Finn didn’t know what to say, partially because she was right. When Oliver grew up a little more he’d probably make a great member of the club. It wasn’t like Finn had asked the kid to go out and do something stupid. Apparently, Oliver had done that on his own initiative.
“I didn’t ask him to do this,” Finn defended.
“Do you have any idea what would happen if a cop had caught him doing this? Breaking the law while he is out on bail?”
“I—”
She didn’t let him finish. Her clipped and cool voice plowed over his response as if she could not care less what he was about to say. “He’s sixteen. He’s old enough that a judge could waive the ability to try him as a youth. This stupid stunt could carry over into adulthood. Do you know how hard it is for convicts, even of
nonviolent crimes, to get a job that pays anything but minimum wage?”
“Yeah,” he snapped back, finally getting angry, “I have a little bit of an idea.”
It was apparently the exact wrong thing to say.
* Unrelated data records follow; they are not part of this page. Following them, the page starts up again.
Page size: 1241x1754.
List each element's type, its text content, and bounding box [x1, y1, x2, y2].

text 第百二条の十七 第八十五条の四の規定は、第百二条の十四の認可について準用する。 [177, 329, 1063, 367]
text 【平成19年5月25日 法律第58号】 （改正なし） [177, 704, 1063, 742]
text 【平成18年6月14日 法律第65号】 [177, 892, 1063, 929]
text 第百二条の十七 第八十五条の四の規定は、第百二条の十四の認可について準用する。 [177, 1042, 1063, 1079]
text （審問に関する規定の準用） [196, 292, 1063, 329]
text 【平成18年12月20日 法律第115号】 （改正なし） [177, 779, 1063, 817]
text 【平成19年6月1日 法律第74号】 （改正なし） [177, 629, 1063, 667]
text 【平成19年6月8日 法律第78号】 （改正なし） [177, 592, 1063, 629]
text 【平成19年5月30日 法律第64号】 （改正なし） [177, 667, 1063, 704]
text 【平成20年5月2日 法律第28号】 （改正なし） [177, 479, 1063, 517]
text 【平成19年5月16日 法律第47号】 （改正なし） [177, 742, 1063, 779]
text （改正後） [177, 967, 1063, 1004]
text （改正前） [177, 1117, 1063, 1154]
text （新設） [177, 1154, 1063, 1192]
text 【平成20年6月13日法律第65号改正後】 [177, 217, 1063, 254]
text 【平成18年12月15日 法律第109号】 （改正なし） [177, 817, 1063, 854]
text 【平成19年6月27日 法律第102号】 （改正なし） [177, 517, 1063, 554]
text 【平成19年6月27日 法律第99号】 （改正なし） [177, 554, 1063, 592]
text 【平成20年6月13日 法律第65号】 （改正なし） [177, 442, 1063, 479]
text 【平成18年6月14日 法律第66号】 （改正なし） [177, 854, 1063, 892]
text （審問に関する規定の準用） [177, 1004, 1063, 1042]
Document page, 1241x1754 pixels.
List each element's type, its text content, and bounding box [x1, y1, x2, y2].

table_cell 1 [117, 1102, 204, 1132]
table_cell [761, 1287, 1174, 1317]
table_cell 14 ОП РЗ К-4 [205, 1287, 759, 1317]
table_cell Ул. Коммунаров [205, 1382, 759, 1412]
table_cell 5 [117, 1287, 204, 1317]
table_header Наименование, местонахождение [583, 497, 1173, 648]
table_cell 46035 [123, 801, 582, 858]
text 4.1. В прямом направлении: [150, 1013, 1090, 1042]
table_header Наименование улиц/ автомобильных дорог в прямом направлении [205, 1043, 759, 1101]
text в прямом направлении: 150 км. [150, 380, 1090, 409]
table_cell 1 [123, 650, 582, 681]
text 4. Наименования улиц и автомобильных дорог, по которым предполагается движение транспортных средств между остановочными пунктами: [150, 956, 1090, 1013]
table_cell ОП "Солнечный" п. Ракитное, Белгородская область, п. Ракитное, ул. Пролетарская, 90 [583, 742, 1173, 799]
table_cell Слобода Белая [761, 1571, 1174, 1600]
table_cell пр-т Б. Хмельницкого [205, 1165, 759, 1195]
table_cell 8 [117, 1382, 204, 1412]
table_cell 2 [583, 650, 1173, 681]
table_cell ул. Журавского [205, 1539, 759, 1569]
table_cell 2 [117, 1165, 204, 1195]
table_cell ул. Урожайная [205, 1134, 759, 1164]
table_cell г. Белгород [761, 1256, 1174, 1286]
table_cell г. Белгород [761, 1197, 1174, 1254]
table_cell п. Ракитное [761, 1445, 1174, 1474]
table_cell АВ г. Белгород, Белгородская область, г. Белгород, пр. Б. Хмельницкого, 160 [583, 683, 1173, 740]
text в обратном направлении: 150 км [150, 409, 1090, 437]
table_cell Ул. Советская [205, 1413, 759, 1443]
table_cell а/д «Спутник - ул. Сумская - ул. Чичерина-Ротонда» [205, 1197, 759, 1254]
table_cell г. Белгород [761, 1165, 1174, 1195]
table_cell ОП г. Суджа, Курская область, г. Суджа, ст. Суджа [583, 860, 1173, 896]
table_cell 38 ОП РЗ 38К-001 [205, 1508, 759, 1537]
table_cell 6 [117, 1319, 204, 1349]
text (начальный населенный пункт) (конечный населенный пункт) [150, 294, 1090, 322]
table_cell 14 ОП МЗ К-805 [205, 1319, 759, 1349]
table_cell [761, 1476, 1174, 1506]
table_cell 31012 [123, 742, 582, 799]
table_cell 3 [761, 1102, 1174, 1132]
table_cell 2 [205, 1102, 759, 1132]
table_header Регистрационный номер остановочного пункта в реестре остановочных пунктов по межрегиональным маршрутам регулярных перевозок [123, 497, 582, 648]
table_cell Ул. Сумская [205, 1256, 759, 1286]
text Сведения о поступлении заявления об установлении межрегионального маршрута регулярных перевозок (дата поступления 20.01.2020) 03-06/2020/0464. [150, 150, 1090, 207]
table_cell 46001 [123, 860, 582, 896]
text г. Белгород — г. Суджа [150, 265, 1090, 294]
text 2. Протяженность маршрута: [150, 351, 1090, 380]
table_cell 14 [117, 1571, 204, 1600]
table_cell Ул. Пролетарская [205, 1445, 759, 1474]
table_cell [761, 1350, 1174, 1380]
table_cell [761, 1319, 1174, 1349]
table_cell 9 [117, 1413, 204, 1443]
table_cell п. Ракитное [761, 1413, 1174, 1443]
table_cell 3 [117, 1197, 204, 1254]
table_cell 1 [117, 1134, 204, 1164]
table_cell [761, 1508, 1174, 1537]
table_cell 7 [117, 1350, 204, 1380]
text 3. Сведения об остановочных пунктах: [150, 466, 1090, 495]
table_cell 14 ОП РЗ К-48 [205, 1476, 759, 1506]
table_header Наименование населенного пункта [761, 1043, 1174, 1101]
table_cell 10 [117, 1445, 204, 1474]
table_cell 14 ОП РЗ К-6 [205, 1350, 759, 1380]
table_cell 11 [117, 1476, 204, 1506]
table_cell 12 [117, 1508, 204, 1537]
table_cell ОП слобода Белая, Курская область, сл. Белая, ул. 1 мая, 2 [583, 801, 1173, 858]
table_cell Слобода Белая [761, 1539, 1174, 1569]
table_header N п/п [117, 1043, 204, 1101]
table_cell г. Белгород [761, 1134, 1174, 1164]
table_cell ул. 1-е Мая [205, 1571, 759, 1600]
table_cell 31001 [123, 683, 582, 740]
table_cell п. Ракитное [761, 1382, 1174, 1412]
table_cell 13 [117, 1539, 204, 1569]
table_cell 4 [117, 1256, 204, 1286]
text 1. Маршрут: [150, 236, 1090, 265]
She clapped her mouth shut and turned on her heel. He got the bleak pleasure of watching her walk away before she casually tossed over her shoulder, “I’ll just bet you do.”
Chapter 7
Cora
Cora was capable of ignoring Finn Marks for about two weeks. Considering the size of her hometown of Carson, Nevada, and the persistence of Finn, that was a minor miracle. She threw herself into her new role as caregiver and out-of-office boss. One of those jobs was strikingly easier than the first.